- The Washington Times - Friday, July 29, 2016

RICHMOND — After the Washington Redskins’ first training camp session ended on Thursday, Jamison Crowder retreated to the far corner of one of the practice fields and meticulously ran his routes.

He caught passes from an assistant under the watchful eye of Josh Doctson, the Redskins’ rookie wide receiver who began camp on the physically unable to perform list because of a left Achilles tendon strain he sustained in organized team activities.

Nearly 20 minutes later, after the Redskins two-hour practice in the hot sun, plus a walkthrough earlier in the morning, Crowder finally called it quits.

This time last year, when Crowder was a fourth-round pick out of Duke trying to transition to the NFL, he felt jitters. He feels them now, too, but only because he’s excited his second season is approaching.

“Even this year I’m nervous because you transition and get that much closer to the season,” Crowder said. “I feel a lot more confident compared to last year. The guys know what I’m capable of. I want to sharpen up my skills even more, be the player I can be and they know I can be.”

That confidence stems from what Crowder was able to accomplish last season, when he hauled in 59 catches — a franchise record for a rookie — for 604 yards and two touchdowns. At times, the season felt like it was moving fast for Crowder, who was ticketed to be a punt returner and then supplanted former Redskins receiver Andre Roberts for the starting slot role.

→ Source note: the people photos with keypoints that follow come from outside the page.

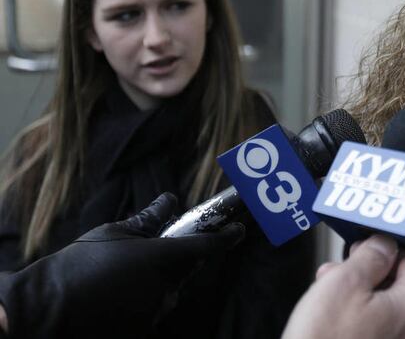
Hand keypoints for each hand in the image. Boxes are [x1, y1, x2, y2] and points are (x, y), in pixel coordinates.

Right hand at [0, 192, 243, 337]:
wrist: (46, 309)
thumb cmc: (79, 265)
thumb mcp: (114, 232)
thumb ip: (149, 219)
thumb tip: (169, 200)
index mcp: (163, 258)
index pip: (207, 247)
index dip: (226, 238)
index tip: (238, 231)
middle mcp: (166, 286)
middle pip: (188, 270)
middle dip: (182, 259)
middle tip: (160, 250)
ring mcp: (156, 311)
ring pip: (171, 290)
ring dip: (161, 280)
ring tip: (127, 273)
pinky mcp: (143, 329)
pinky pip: (153, 308)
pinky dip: (144, 298)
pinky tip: (120, 292)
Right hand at [282, 234, 404, 338]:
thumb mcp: (345, 283)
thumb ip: (371, 256)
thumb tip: (385, 242)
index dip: (388, 247)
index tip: (368, 242)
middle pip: (398, 286)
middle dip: (367, 272)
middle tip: (341, 266)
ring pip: (384, 309)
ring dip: (358, 293)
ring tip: (328, 289)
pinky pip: (377, 331)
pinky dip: (358, 318)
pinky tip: (333, 315)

The game still feels as fast as it did for Crowder when he was rookie. The only difference is that he said he feels more comfortable within the Redskins system, something the coaches have also seen as Crowder enters his second season.

“I think it’s a little bit of confidence and common sense but when it’s your second year and you caught as many passes in your first year you come in a little more confident and sure of yourself and you know what it means to be a pro now,” coach Jay Gruden said of Crowder earlier during organized team activities.

“So, all of that lends itself well to taking another step forward although he did so many good things for us last year he is another guy that I get really excited to talk about.”